Prof. Dr. Irmhild Barz (Leipzig)

Interferenzen beim Wortschatzausbau

Abstract

Der Beitrag nimmt Anregungen der Nominationsforschung auf (Fleischer, Munske), indem er verschiedene Verfahren der Benennungsbildung (=Nominationsverfahren), und zwar Wortbildung, Bedeutungsbildung und Phraseologisierung, in ihrem möglichen Zusammenwirken bei der Erzeugung lexikalischer Innovationen beschreibt. Grundlage ist ein zeichentheoretischer Ansatz, wonach die Nominationsverfahren als sekundäre Zeichenbildungsprozesse gesehen werden, derer sich die Sprecher bei der Versprachlichung von Konzepten bedienen.

Ausgegangen wird von der These, dass es sich bei den Nominationsverfahren sehr wohl um diskrete Phänomene handelt, die auch jeweils spezifische lexikalische Produkte hervorbringen, dass aber bestimmte Subtypen lexikalischer Neuerungen ausschließlich durch das Zusammenwirken von Verfahren entstehen. Diese Verbindung oder Überlagerung, hier verallgemeinernd Interferenz der Verfahren genannt, ist im Unterschied zu den Differenzen zwischen den Verfahren bislang weniger detailliert beschrieben. In welchen Fällen, auf welche Weise und mit welchen Folgen für Struktur und Bedeutung der entsprechenden lexikalischen Innovation Interferenzen in der gegenwärtigen Wortschatzentwicklung eine Rolle spielen, soll systematisch dargestellt und an Fallbeispielen illustriert werden.

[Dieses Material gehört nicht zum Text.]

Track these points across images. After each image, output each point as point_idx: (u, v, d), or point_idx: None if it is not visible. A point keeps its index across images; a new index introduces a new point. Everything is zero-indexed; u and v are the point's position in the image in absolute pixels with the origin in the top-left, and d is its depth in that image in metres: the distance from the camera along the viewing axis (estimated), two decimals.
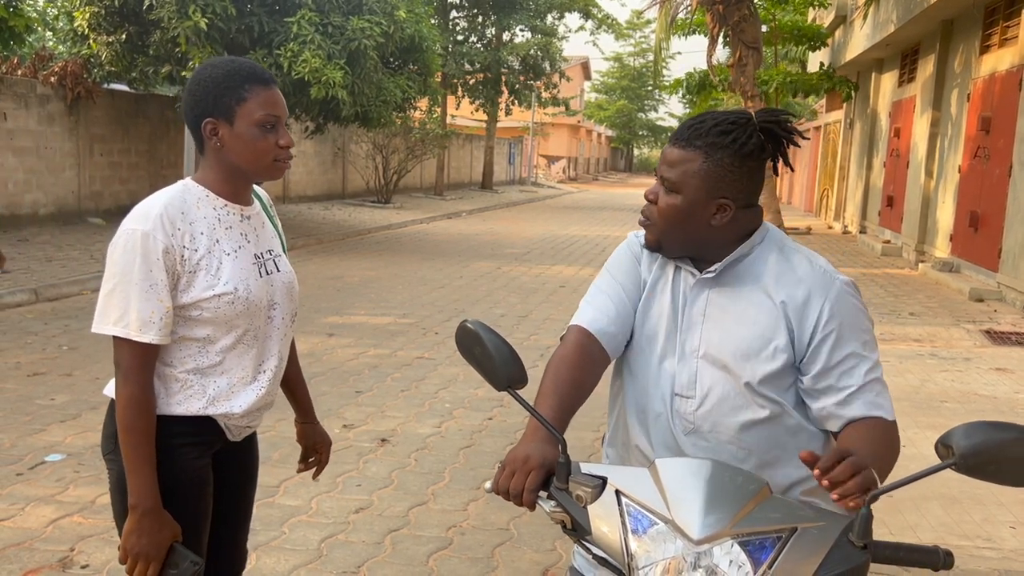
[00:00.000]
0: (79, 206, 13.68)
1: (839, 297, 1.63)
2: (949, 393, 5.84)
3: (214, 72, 1.81)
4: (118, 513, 1.87)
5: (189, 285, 1.79)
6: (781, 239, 1.71)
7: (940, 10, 11.85)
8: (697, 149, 1.60)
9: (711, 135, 1.59)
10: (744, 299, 1.65)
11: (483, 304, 9.09)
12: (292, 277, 2.00)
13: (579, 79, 54.32)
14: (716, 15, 14.70)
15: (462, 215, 21.50)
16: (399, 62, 14.45)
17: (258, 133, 1.80)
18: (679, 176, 1.61)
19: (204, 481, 1.90)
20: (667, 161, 1.64)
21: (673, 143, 1.65)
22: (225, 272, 1.81)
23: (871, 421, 1.59)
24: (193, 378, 1.85)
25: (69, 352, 6.28)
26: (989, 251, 10.18)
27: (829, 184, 22.73)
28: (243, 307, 1.83)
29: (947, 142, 12.55)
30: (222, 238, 1.83)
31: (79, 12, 12.26)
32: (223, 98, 1.79)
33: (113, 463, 1.87)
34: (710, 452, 1.63)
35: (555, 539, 3.58)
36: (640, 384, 1.72)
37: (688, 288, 1.70)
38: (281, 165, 1.86)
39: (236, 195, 1.89)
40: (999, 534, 3.67)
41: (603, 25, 32.97)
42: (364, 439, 4.71)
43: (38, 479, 3.99)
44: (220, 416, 1.89)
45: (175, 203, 1.80)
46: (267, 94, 1.81)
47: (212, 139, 1.82)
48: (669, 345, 1.69)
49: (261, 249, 1.92)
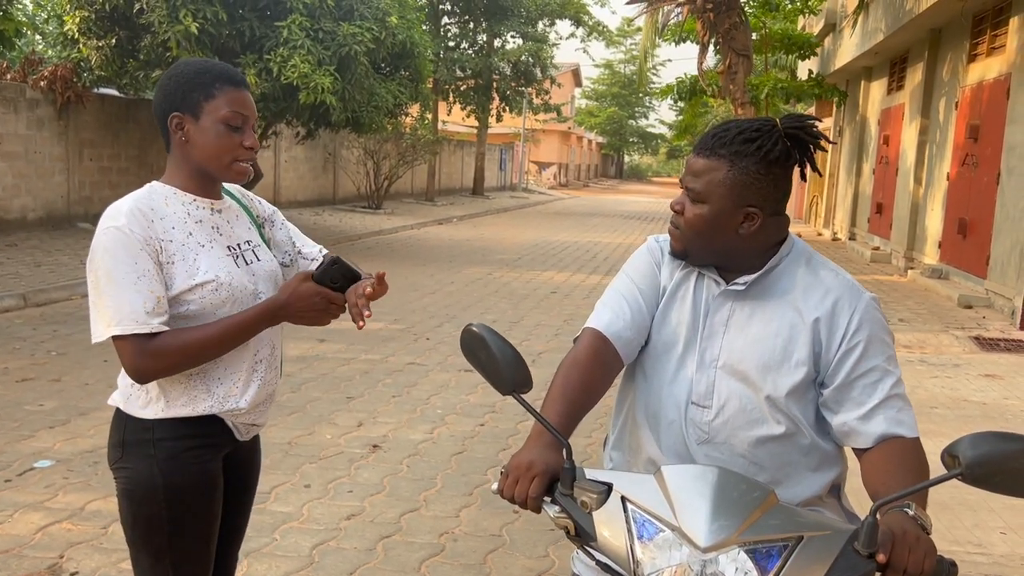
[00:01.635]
0: (68, 211, 13.60)
1: (867, 310, 1.62)
2: (939, 399, 5.86)
3: (186, 69, 1.81)
4: (126, 521, 1.85)
5: (170, 277, 1.77)
6: (808, 252, 1.70)
7: (928, 19, 11.94)
8: (722, 158, 1.58)
9: (736, 143, 1.58)
10: (769, 311, 1.64)
11: (474, 310, 9.08)
12: (275, 265, 1.98)
13: (570, 86, 54.42)
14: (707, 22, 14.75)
15: (453, 221, 21.48)
16: (391, 68, 14.44)
17: (223, 130, 1.80)
18: (705, 186, 1.60)
19: (215, 485, 1.89)
20: (692, 171, 1.62)
21: (697, 153, 1.62)
22: (202, 262, 1.80)
23: (897, 443, 1.56)
24: (195, 379, 1.83)
25: (58, 358, 6.23)
26: (977, 258, 10.24)
27: (818, 191, 22.84)
28: (227, 294, 1.82)
29: (936, 150, 12.63)
30: (194, 231, 1.83)
31: (69, 16, 12.21)
32: (192, 93, 1.79)
33: (119, 472, 1.84)
34: (721, 464, 1.61)
35: (548, 545, 3.57)
36: (654, 390, 1.70)
37: (712, 297, 1.68)
38: (241, 167, 1.84)
39: (204, 191, 1.88)
40: (990, 540, 3.67)
41: (594, 32, 33.03)
42: (356, 445, 4.69)
43: (27, 485, 3.95)
44: (227, 413, 1.87)
45: (143, 200, 1.80)
46: (236, 94, 1.81)
47: (177, 133, 1.81)
48: (688, 353, 1.67)
49: (236, 241, 1.91)
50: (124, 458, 1.82)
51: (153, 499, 1.80)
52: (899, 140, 14.56)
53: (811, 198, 24.06)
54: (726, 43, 14.81)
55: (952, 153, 11.70)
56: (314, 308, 1.83)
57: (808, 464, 1.64)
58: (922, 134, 13.14)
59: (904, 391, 1.62)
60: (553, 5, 29.83)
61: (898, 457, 1.53)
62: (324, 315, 1.85)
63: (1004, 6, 10.21)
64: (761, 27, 17.54)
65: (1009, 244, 9.19)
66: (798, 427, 1.62)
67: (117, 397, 1.88)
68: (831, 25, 18.68)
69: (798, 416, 1.61)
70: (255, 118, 1.87)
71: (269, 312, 1.82)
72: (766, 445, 1.61)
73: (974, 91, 11.02)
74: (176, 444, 1.81)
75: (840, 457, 1.70)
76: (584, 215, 26.61)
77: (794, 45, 18.04)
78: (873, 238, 16.00)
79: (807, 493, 1.64)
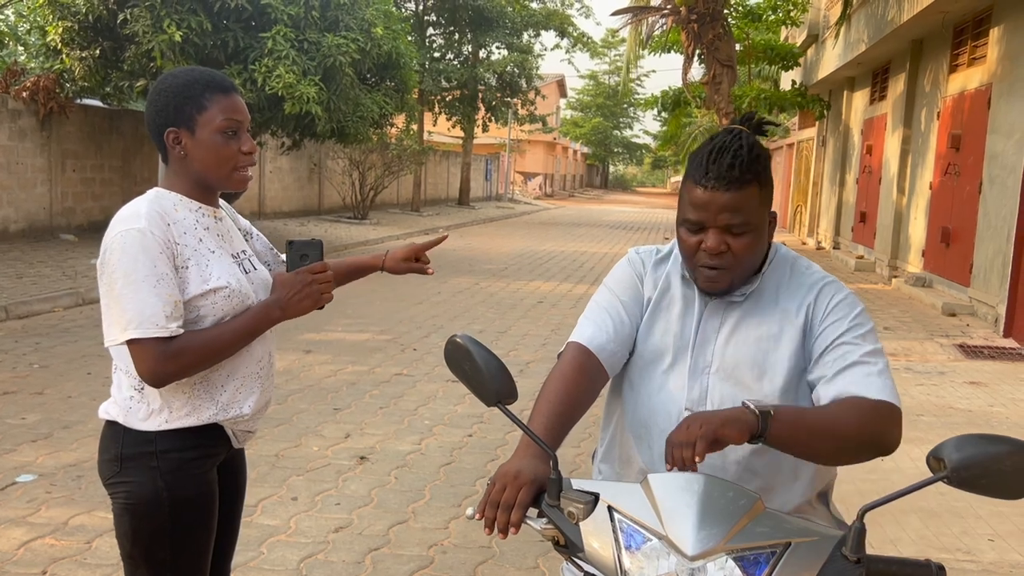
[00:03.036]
0: (51, 222, 13.50)
1: (847, 296, 1.67)
2: (925, 407, 5.89)
3: (174, 82, 1.81)
4: (125, 536, 1.82)
5: (184, 282, 1.77)
6: (792, 255, 1.74)
7: (910, 30, 12.06)
8: (749, 183, 1.56)
9: (750, 162, 1.56)
10: (760, 314, 1.66)
11: (461, 320, 9.07)
12: (267, 274, 2.00)
13: (555, 97, 54.62)
14: (691, 33, 14.85)
15: (439, 231, 21.47)
16: (376, 78, 14.45)
17: (221, 140, 1.80)
18: (747, 216, 1.57)
19: (214, 495, 1.88)
20: (727, 208, 1.55)
21: (723, 187, 1.55)
22: (214, 268, 1.81)
23: (850, 400, 1.50)
24: (198, 387, 1.83)
25: (40, 371, 6.16)
26: (961, 266, 10.32)
27: (803, 200, 22.98)
28: (238, 301, 1.83)
29: (918, 159, 12.74)
30: (204, 237, 1.83)
31: (52, 27, 12.14)
32: (184, 107, 1.79)
33: (117, 488, 1.82)
34: (715, 470, 1.60)
35: (537, 556, 3.55)
36: (643, 400, 1.70)
37: (703, 304, 1.68)
38: (243, 174, 1.85)
39: (206, 199, 1.89)
40: (978, 547, 3.69)
41: (578, 43, 33.16)
42: (343, 457, 4.66)
43: (9, 500, 3.90)
44: (230, 421, 1.87)
45: (155, 204, 1.80)
46: (227, 101, 1.81)
47: (175, 148, 1.81)
48: (678, 361, 1.67)
49: (236, 249, 1.93)
50: (123, 472, 1.79)
51: (158, 513, 1.78)
52: (882, 149, 14.69)
53: (795, 207, 24.22)
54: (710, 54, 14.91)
55: (934, 162, 11.80)
56: (305, 288, 1.87)
57: (800, 471, 1.64)
58: (905, 143, 13.26)
59: (883, 363, 1.58)
60: (538, 16, 29.98)
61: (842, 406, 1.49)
62: (316, 291, 1.89)
63: (984, 17, 10.33)
64: (744, 38, 17.68)
65: (991, 252, 9.28)
66: None
67: (113, 410, 1.84)
68: (814, 36, 18.85)
69: None
70: (248, 120, 1.87)
71: (269, 309, 1.84)
72: (761, 452, 1.61)
73: (955, 101, 11.13)
74: (180, 455, 1.80)
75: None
76: (570, 225, 26.66)
77: (777, 56, 18.19)
78: (857, 247, 16.11)
79: (796, 500, 1.65)
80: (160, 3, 11.19)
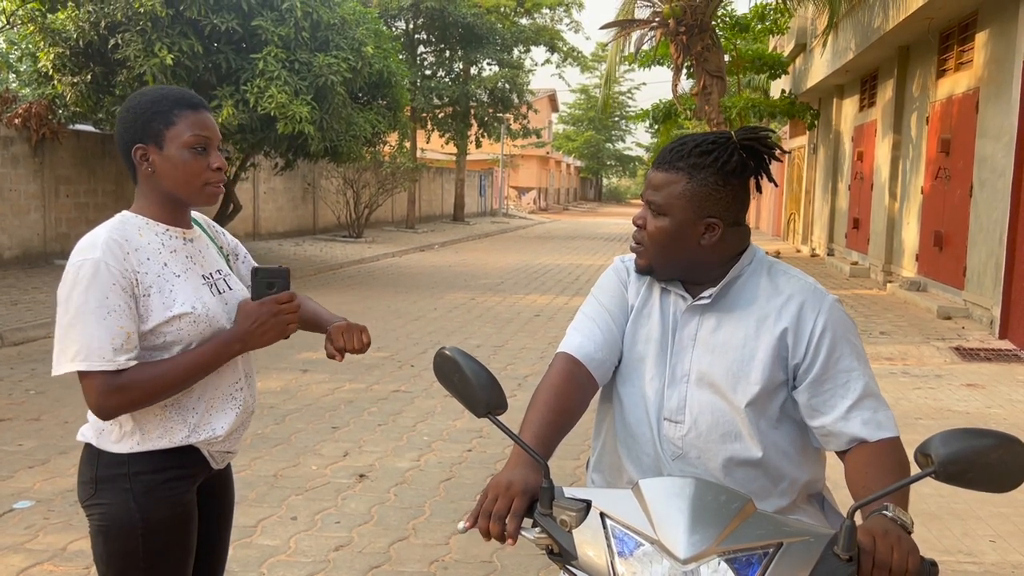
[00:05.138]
0: (45, 248, 13.50)
1: (831, 311, 1.63)
2: (923, 410, 5.89)
3: (143, 99, 1.80)
4: (100, 558, 1.81)
5: (147, 310, 1.75)
6: (769, 261, 1.73)
7: (896, 36, 12.15)
8: (680, 171, 1.61)
9: (692, 156, 1.61)
10: (735, 321, 1.65)
11: (458, 335, 9.06)
12: (246, 294, 1.97)
13: (547, 111, 54.84)
14: (680, 45, 14.96)
15: (434, 247, 21.49)
16: (368, 97, 14.50)
17: (188, 155, 1.79)
18: (665, 199, 1.62)
19: (190, 517, 1.86)
20: (652, 185, 1.65)
21: (656, 167, 1.66)
22: (179, 293, 1.78)
23: (873, 445, 1.56)
24: (170, 410, 1.81)
25: (36, 396, 6.15)
26: (954, 270, 10.36)
27: (796, 208, 23.06)
28: (205, 325, 1.80)
29: (909, 164, 12.81)
30: (169, 261, 1.81)
31: (43, 53, 12.17)
32: (152, 123, 1.78)
33: (92, 509, 1.81)
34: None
35: (539, 570, 3.54)
36: (628, 408, 1.71)
37: (679, 312, 1.69)
38: (213, 189, 1.84)
39: (175, 220, 1.86)
40: (979, 548, 3.69)
41: (568, 58, 33.35)
42: (342, 475, 4.65)
43: (6, 527, 3.88)
44: (203, 443, 1.85)
45: (117, 231, 1.78)
46: (196, 116, 1.80)
47: (143, 165, 1.80)
48: (658, 369, 1.68)
49: (208, 270, 1.90)
50: (98, 494, 1.78)
51: (130, 535, 1.77)
52: (873, 156, 14.76)
53: (788, 215, 24.29)
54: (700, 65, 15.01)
55: (925, 167, 11.87)
56: (270, 319, 1.81)
57: (780, 487, 1.64)
58: (895, 149, 13.33)
59: (877, 389, 1.62)
60: (528, 32, 30.15)
61: (875, 458, 1.54)
62: (282, 322, 1.82)
63: (970, 23, 10.42)
64: (732, 48, 17.79)
65: (984, 255, 9.31)
66: (769, 448, 1.62)
67: (88, 432, 1.84)
68: (802, 45, 18.97)
69: (768, 429, 1.62)
70: (219, 138, 1.86)
71: (229, 342, 1.80)
72: (741, 468, 1.62)
73: (944, 106, 11.20)
74: (153, 477, 1.78)
75: (818, 463, 1.71)
76: (565, 238, 26.70)
77: (765, 65, 18.30)
78: (851, 253, 16.15)
79: (782, 503, 1.65)
80: (151, 27, 11.24)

Im Mittelpunkt steht die Wortbildung. Es dabei geht um die Interferenzen zwischen den Wortbildungsarten einerseits und zwischen Wortbildung und den übrigen Nominationsverfahren andererseits. Als Beispiele für letztere seien die an Wortreduktionen gebundene elliptische Bedeutungsbildung (Plattenbau, Schallplatte > Platte), die (zunächst) an die Wortkombination geknüpfte metaphorische Bedeutungsbildung (Datenautobahn) und ihre potentielle Verselbstständigung oder auch die identischen metaphorischen Modelle in Phraseologie und Wortbildung (,Geld ist Wasser': Geld fließt [ins Ausland], Geldquelle) genannt. Auch die Interferenzen von Phraseologisierung und Bedeutungsbildung sowie von Phraseologisierung und Wortbildung werden analysiert.

Entlehnungsvorgänge finden insoweit Berücksichtigung, als Benennungsbildung auch unter Lehneinfluss oder mit bereits entlehnten Einheiten vor sich gehen kann (Burgerstüberl; Zugnapper 'Entführer eines Zuges').